» **ABOUT THIS EXERCISE**: Copy every line of text in the records below word for word, leaving out the pictures.

» **DATASET CONTENT**:
--- --- ---

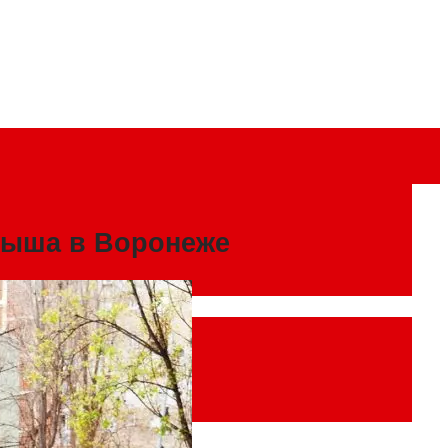
алыша в Воронеже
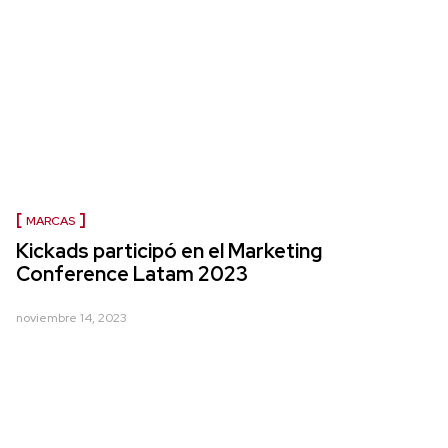
MARCAS
Kickads participó en el Marketing
Conference Latam 2023
noviembre 14, 2023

--- --- ---

» **SOLUTION**:
алыша в Воронеже
MARCAS
Kickads participó en el Marketing
Conference Latam 2023
noviembre 14, 2023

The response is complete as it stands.